* _Records shown_:
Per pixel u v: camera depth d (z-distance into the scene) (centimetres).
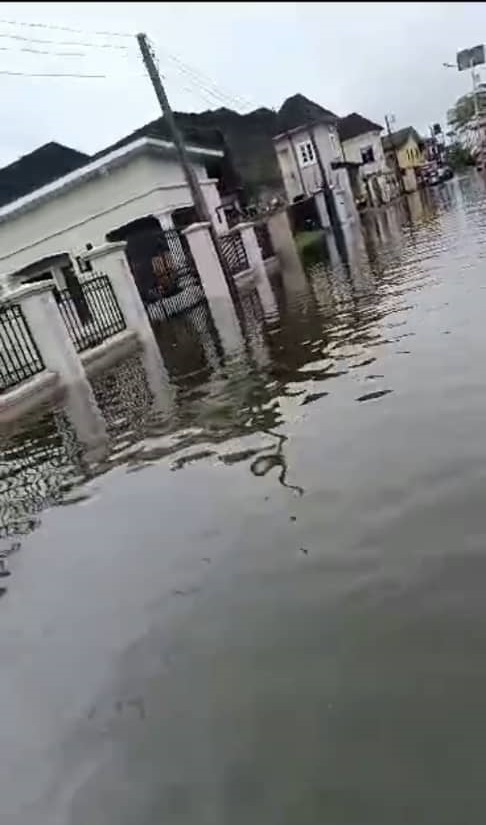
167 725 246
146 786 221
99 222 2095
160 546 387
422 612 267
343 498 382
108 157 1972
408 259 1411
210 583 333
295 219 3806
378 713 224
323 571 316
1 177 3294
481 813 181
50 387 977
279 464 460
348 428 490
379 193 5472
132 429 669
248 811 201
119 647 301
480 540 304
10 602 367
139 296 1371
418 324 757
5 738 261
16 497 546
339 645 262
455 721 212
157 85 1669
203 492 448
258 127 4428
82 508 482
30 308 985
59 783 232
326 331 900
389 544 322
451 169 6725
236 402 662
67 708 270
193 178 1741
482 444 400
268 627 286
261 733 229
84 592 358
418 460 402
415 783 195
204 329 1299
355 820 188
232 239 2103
---
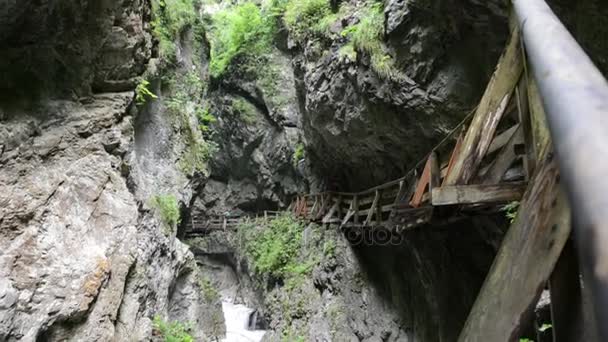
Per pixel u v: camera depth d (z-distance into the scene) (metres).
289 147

* _Brief_: I'd like the lines above repeated exactly, from the one that contains "the scene) (centimetres)." through the one that contains "232 239 2103", with no pictures.

* _Task answer_:
Per pixel u v: camera depth d (z-distance into the scene) (centimetres).
167 725 246
146 786 221
99 222 2095
160 546 387
422 612 267
343 498 382
108 157 1972
408 259 1411
210 583 333
295 219 3806
378 713 224
323 571 316
1 177 3294
481 813 181
50 387 977
279 464 460
348 428 490
379 193 5472
132 429 669
248 811 201
119 647 301
480 540 304
10 602 367
139 296 1371
418 324 757
5 738 261
16 497 546
339 645 262
455 721 212
157 85 1669
203 492 448
258 127 4428
82 508 482
30 308 985
59 783 232
326 331 900
389 544 322
451 169 6725
236 402 662
67 708 270
193 178 1741
482 444 400
268 627 286
261 733 229
84 592 358
418 460 402
415 783 195
204 329 1299
355 820 188
232 239 2103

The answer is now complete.